At the European Hematology Association (EHA) conference on 8-11 June 2023, results were presented from the pivotal Phase II Monumental-1 single-arm, open-label study investigating talquetamab in adults with R/R MM who had received three or more prior lines of therapy. The patients received subcutaneous talquetamab at the recommended Phase II doses of 0.8mg/kg biweekly (Q2W) or 0.4mg/kg weekly (QW) with step-up doses. Notably, the overall response rate to talquetamab was found to be similar across both dosage regimens. Among the response-evaluable patients treated with the 0.4mg/kg QW dose, 74.1% achieved a positive response, with 59.4% achieving a very good partial response or better, 9.8% achieving a complete response, and 23.8% achieving a stringent complete response. The 12-month overall survival rates varied between the different cohorts, with 77.4% for the 0.8mg/kg Q2W dose, 76.4% for the 0.4mg/kg QW dose, and 62.9% for the prior T-cell redirection cohort. Importantly, the study demonstrated a low discontinuation rate of 8% in the 0.8mg/kg Q2W cohort and 5% in the 0.4mg/kg QW cohort due to adverse events, and no new safety concerns were observed during the longer-term follow-up period.

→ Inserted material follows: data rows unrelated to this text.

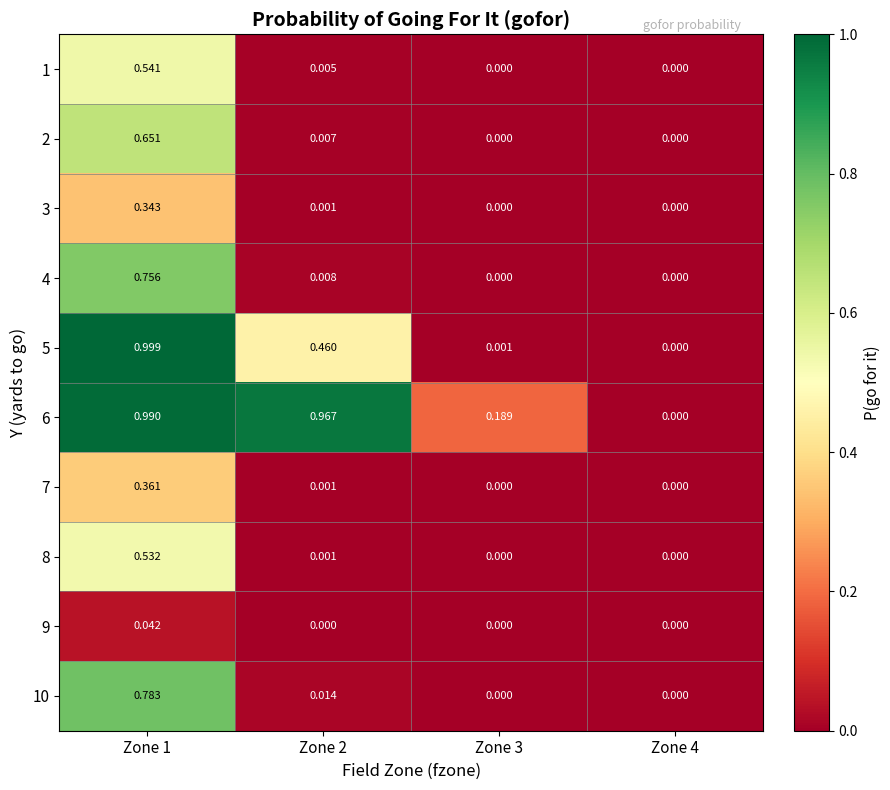

Is the value of 6 at Zone 1 greater than the value of 2 at Zone 4?

Yes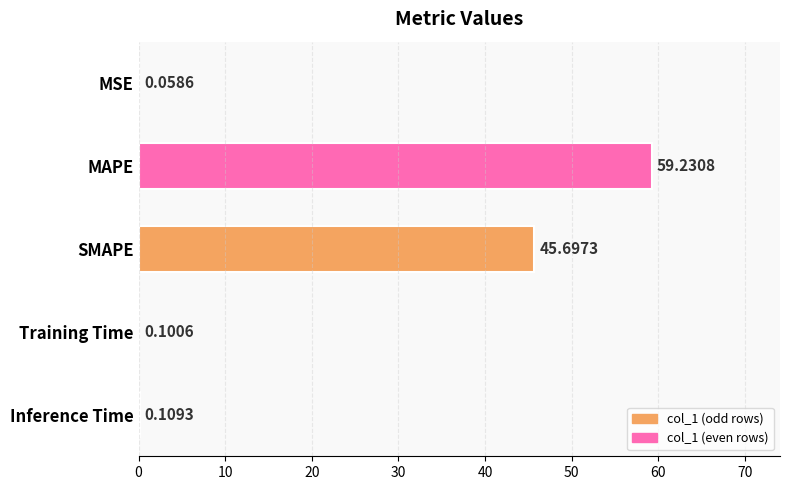

What is the sum of all values?

105.2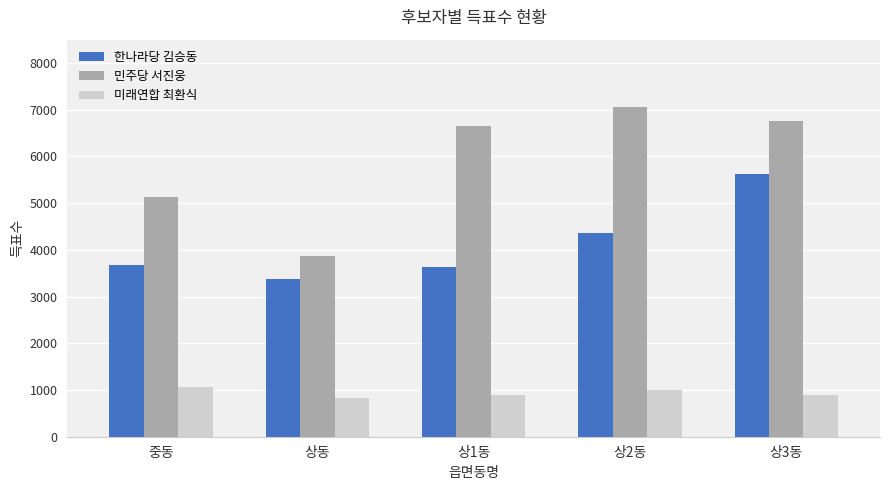

At 상3동, list the series in order from largest to smallest.

민주당 서진웅, 한나라당 김승동, 미래연합 최환식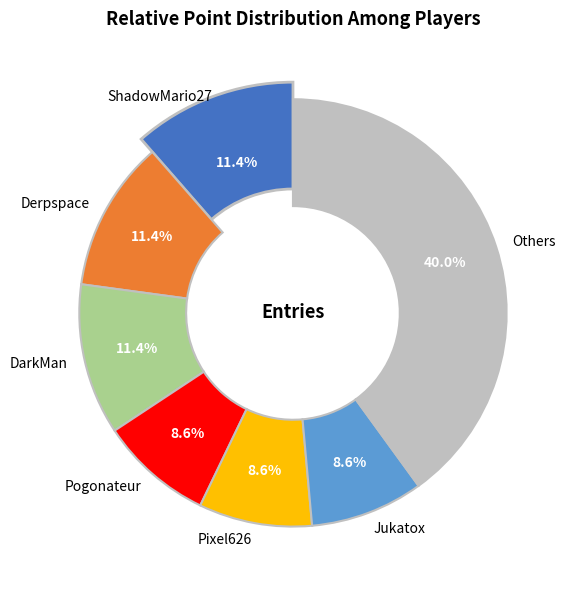

Do Larvitar and WildGeffe64 together represent more than half of the pie?

No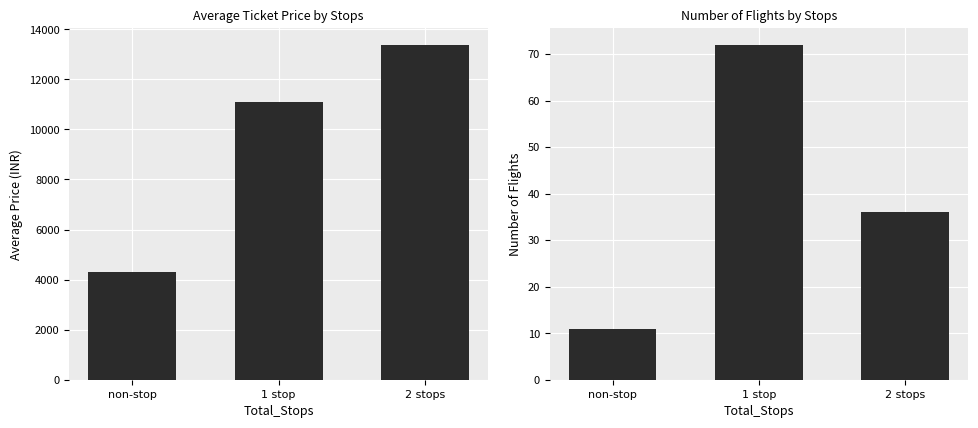

What is the label of the 2nd bar from the left?

1 stop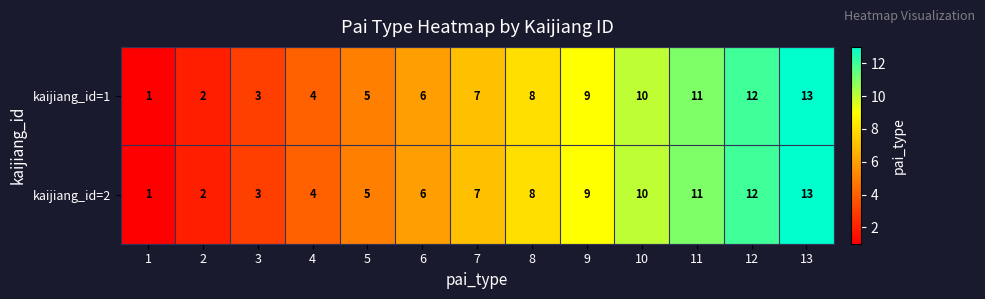

What is the total value across all series at 2?

4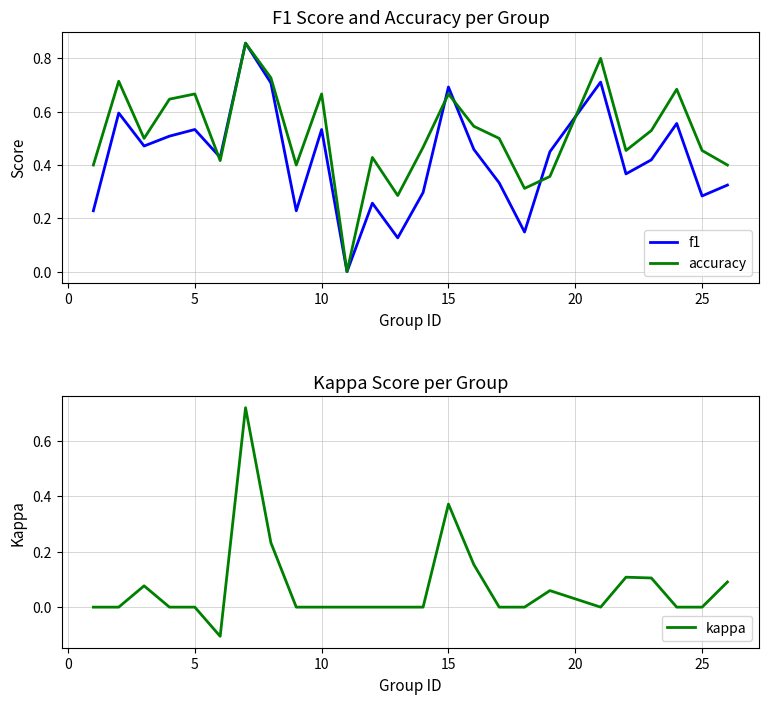

Is it true that accuracy equals 0.2 at 10?

False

Talquetamab offers a distinct competitive advantage with its innovative mode of action, enabling the treatment of patients resistant to anti-B cell maturation antigen (BCMA) therapeutics. While other competitors are conveniently administered via a subcutaneous route, talquetamab, administered intravenously, may become the agent of choice in later lines of therapy when other options are exhausted. Chimeric antigen receptor T cell (CAR-T) therapies are also gaining traction in the MM pipeline, which could be a potential threat; however, BiTEs, including talquetamab, offer speed and convenience, as they are “off-the-shelf” products, while autologous CAR-Ts need to be sent to an offsite manufacturing centre and typically require two weeks production time. As a first-in-class GPRC5D-targeting BiTE, Janssen’s talquetamab is set to have an advantage in the MM market, with GlobalData estimating it could launch as early as 2024 in the US.